The house was a foreclosure, the deep neglect of it assaulting my nostrils with a stench of mold so strong I thought it must’ve opened the door itself, to escape. A small pond had gathered in the basement, black mold climbing the walls like velvet wallpaper. Wires and plumbing hung from the rafters where the furnace and hot water heater had been ripped out. If a house could be raped, this one was. Plugging my nose and holding my breath, I couldn’t see any potential through my watering eyes as I ran back out to the motorcycle waiting for our ride to resume. 

But M could. He convinced me we could flip it, make a profit.  

A few months later, when the lease was up on my apartment, I moved into this work in progress–everything I owned in the garage, an air mattress on the floor where spackle would fall all around but thankfully never on. I hung drop cloths for curtains and aligned my transformation with the house’s–knowing when it sold it would send me somehow…somewhere. I’d been escaping winter more and more and for longer and longer, leading to the realization: the world was too big and beautiful to keep living in one place. With each trip, my grip around the only place I’d ever called home loosened. 

I was living on a launchpad.

Searching through paint samples prompted the searching of my mind–I was looking for what spoke to me on both fronts. “Caribbean Aqua Blue” and moving to an island. “Afterglow” and afterthoughts; all the things I’d miss, leaving all my friends. Could I do it? Would I be miserable? I painted walls and contemplated possibilities, altering us both. Designing the bathroom while searching new designs for my life. Out west? I loved the Zen feel of Sedona and her hundreds of hikes. Farther? The part of California where some of my dad’s family lived had a chic vibe with laid back surfer towns a quick drive away.

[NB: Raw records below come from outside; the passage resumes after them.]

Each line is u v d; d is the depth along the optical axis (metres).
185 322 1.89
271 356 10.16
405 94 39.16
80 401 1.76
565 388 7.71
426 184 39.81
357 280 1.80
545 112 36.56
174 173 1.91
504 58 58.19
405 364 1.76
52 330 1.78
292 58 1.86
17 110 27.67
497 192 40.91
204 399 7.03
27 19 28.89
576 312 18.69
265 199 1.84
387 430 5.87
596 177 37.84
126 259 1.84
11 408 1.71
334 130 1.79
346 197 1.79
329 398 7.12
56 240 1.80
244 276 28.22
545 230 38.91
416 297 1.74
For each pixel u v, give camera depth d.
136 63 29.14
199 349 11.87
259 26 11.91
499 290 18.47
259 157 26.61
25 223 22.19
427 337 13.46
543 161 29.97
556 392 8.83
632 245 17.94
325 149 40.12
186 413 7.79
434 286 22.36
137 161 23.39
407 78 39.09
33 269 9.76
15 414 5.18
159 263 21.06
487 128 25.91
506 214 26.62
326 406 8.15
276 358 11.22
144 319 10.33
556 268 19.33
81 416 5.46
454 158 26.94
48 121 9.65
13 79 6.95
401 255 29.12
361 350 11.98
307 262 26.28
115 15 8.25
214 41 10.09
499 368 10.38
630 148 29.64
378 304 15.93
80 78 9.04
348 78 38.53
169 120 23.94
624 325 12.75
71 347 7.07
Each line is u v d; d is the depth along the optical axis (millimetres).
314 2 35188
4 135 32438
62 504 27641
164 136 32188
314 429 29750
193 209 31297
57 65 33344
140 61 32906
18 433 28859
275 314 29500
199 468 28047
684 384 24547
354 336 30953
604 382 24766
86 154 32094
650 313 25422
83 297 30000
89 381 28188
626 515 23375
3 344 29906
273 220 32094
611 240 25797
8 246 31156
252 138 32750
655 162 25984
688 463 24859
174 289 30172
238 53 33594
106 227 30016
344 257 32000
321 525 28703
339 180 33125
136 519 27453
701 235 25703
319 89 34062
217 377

Into this reverie and renovation came an invitation to attend the wedding of M’s cousin in New Zealand. 

Our feet were dangling from the chuppah where a freshly minted marriage had vowed “til death do us part,” but my relationship was dead on arrival. No, nothing had happened. There hadn’t been a fight, none of the usual drama. Just an insight breaking across my heart, as soft as the mist beginning to fall–that’s how I knew it was true. We’re not going to make it. This will never be us.

An inconvenient truth only three days into a trip on the other side of the world. The timing was weird, ditto the location. Our vintage dress and the black and white photos would show us having a great time, our inner demons distracted for a while. But there was no mistaking it. A chasm was opening between us. M was sitting and talking right next to me, but he felt farther away. 

The mist turned to a soft rain, drops hitting my skin like punctuation marks. Okay, I get it. To make sure, it rained harder–in exclamation points. We ran into the big tent and joined in celebrating the newlyweds’ love with a night of drinking, dancing and laughing. Everyone was happy. We were happy. I pushed the chuppah revelation away, back to the inkling it typically was.

But the next day, it started to develop, like a photo appearing in the darkroom. Faint at first, then becomes more defined with time. Finally, as we traveled to the tip of the north island–officially named the Far, Far North–I could see it clearly and had to call it.  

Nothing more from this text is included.